There is a reasonable response to this , which is described in the Happy Eyeballs document:

Thus, to avoid harming IPv4-only hosts which can only utilize IPv4, implementations MUST prefer the first IP address family returned by the host’s address preference policy, unless implementing a stateful algorithm described in Section 4.2. This usually means giving preference to IPv6 over IPv4, although that preference can be over- ridden by user configuration or by network configuration. If the host’s policy is unknown or not attainable, implementations MUST prefer IPv6 over IPv4.
[draft-ietf-v6ops-happy-eyeballs-07.txt]

Rather than opening up a connection in the protocol that has the faster DNS resolution, or a faster average RTT or even the first to return an ACK packet, it would be better to try IPv6 first, and then open up an IPv4 connection if the IPv6 connection has not completed within a relatively short interval.

This looks a lot like the first version of the dual stack algorithm described at the start of this article.

What’s different?

The difference is the introduction of parallelism into the mix. When the browser reverts to IPv4 and kicks off the IPv4 connection attempt, that does not mean that it should immediately stop listening for a SYN/ACK response from the earlier IPv6 connection attempt. Once the IPv4 SYN has been sent, the browser should then be prepared to work with whichever protocol first responds to the outstanding connection attempts. In other words it still a transformation from a serial effort of "IPv6 first then IPv4 second" to a parallel effort of trying both IPv4 and IPv6 in parallel, and being ready to work with which responds first.
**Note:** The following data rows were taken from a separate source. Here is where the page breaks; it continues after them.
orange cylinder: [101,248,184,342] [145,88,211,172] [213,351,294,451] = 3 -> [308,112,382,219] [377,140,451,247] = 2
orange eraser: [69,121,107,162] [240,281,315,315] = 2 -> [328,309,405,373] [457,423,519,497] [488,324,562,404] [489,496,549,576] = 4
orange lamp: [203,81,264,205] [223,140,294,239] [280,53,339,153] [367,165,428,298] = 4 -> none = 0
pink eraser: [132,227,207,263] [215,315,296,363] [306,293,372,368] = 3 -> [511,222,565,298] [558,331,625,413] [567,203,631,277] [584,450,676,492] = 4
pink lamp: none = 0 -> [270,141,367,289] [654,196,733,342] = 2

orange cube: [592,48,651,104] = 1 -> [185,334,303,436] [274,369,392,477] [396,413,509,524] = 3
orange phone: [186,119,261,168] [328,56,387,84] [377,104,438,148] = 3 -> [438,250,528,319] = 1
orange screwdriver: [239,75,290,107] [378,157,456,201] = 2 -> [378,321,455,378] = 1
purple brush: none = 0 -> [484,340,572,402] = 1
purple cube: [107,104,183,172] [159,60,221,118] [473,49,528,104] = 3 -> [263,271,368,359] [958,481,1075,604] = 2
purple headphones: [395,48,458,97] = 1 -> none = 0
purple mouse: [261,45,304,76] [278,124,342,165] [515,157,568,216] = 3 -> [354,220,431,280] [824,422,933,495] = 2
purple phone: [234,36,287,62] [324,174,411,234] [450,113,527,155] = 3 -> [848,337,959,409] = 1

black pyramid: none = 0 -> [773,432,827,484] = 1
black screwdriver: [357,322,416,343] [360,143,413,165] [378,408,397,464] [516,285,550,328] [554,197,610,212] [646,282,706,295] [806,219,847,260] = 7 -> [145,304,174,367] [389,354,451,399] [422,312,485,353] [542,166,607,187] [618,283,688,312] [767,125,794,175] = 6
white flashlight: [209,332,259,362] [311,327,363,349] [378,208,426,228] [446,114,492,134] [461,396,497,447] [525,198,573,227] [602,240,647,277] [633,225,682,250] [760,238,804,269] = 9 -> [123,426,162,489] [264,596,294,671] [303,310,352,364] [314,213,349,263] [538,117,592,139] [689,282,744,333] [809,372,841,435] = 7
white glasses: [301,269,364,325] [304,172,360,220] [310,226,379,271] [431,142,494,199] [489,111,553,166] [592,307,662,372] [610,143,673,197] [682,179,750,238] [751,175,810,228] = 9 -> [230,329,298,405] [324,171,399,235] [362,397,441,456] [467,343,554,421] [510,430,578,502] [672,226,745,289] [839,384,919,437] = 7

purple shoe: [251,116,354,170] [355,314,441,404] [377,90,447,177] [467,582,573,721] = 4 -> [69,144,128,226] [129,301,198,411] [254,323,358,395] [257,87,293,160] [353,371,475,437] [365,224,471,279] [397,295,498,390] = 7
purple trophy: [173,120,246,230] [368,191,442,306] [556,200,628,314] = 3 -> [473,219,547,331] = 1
But the key aspect here is that while its a race to the first SYN+ACK, its now a handicapped race, where IPv6 enjoys a slight lead at the outset of the race. The lead need not be large – Chrome’s 300ms delay interval would be reasonable. Perhaps Safari’s single RTT time is a little too aggressive, but if this timer were to be backed off to a minimum of 300ms or twice the estimated RTT then again this would be a reasonable balance between performance and easing the pressure on the IPv4 CGNs.

So it appears that heading from serial to full parallelism is perhaps swinging too far the other way in terms of the tradeoff between conservatism and the desire for the fastest possible customer experience. What we need here, to balance the considerations of dual stack speed and CGN binding state consumption, is not exactly a pair of happy eyeballs, but a slightly biased pair of pleasantly amused eyeballs!